A family of four boys in Cambodia, looking much younger than
their teenage years due to malnutrition. They took the presenter out to catch
dinner with them – tarantulas.
I watched, mesmerised and horrified at the same time. They
were so skilled at avoiding the deadly sting. So excited as they each caught
their own dinner. One tarantula. Then it was the turn of the television presenter.
Carefully he caught his spider, amidst the raucous laughter of the four
watching boys. Then they headed home – which resembled a campsite.

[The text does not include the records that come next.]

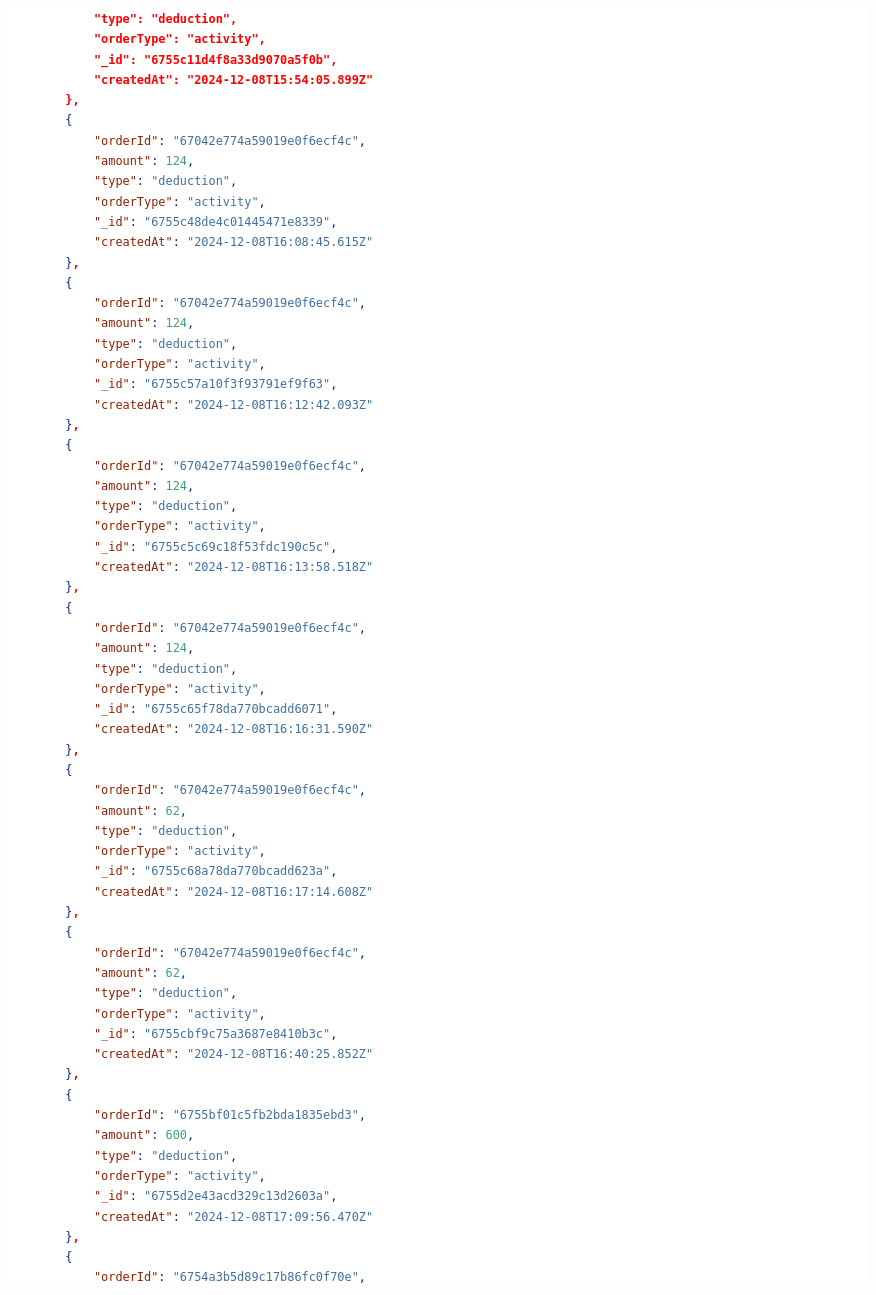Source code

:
 ```json
            "type": "deduction",
            "orderType": "activity",
            "_id": "6755c11d4f8a33d9070a5f0b",
            "createdAt": "2024-12-08T15:54:05.899Z"
        },
        {
            "orderId": "67042e774a59019e0f6ecf4c",
            "amount": 124,
            "type": "deduction",
            "orderType": "activity",
            "_id": "6755c48de4c01445471e8339",
            "createdAt": "2024-12-08T16:08:45.615Z"
        },
        {
            "orderId": "67042e774a59019e0f6ecf4c",
            "amount": 124,
            "type": "deduction",
            "orderType": "activity",
            "_id": "6755c57a10f3f93791ef9f63",
            "createdAt": "2024-12-08T16:12:42.093Z"
        },
        {
            "orderId": "67042e774a59019e0f6ecf4c",
            "amount": 124,
            "type": "deduction",
            "orderType": "activity",
            "_id": "6755c5c69c18f53fdc190c5c",
            "createdAt": "2024-12-08T16:13:58.518Z"
        },
        {
            "orderId": "67042e774a59019e0f6ecf4c",
            "amount": 124,
            "type": "deduction",
            "orderType": "activity",
            "_id": "6755c65f78da770bcadd6071",
            "createdAt": "2024-12-08T16:16:31.590Z"
        },
        {
            "orderId": "67042e774a59019e0f6ecf4c",
            "amount": 62,
            "type": "deduction",
            "orderType": "activity",
            "_id": "6755c68a78da770bcadd623a",
            "createdAt": "2024-12-08T16:17:14.608Z"
        },
        {
            "orderId": "67042e774a59019e0f6ecf4c",
            "amount": 62,
            "type": "deduction",
            "orderType": "activity",
            "_id": "6755cbf9c75a3687e8410b3c",
            "createdAt": "2024-12-08T16:40:25.852Z"
        },
        {
            "orderId": "6755bf01c5fb2bda1835ebd3",
            "amount": 600,
            "type": "deduction",
            "orderType": "activity",
            "_id": "6755d2e43acd329c13d2603a",
            "createdAt": "2024-12-08T17:09:56.470Z"
        },
        {
            "orderId": "6754a3b5d89c17b86fc0f70e",
```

Mother had returned from work while they were out, and
cooked up some rice. Then came the moment of truth, and the western presenter
gingerly held his barbecued tarantula aloft and bit into what resembled the
bloated body. He said it was delicious.
One man’s tarantula is another man’s crab – not that
different in appearance.
He was investigating the protein sources as yet untapped in
the world and which require much less resource-depletion than, say cows, and
discovering that many people are already surviving on diets of insects – red ant
omelettes, cricket stews, bbq’d spiders.
I’ve become much more aware of every scrap of food I waste.
The bottoms of the broccoli stalks. The carrot peelings. Bread crusts that have
gone hard.
The Lord has made a world rich in food resources, bursting
with possibilities for feeding the people he created and whom he loves.
I just need to get over my prejudices. Or become a veggie.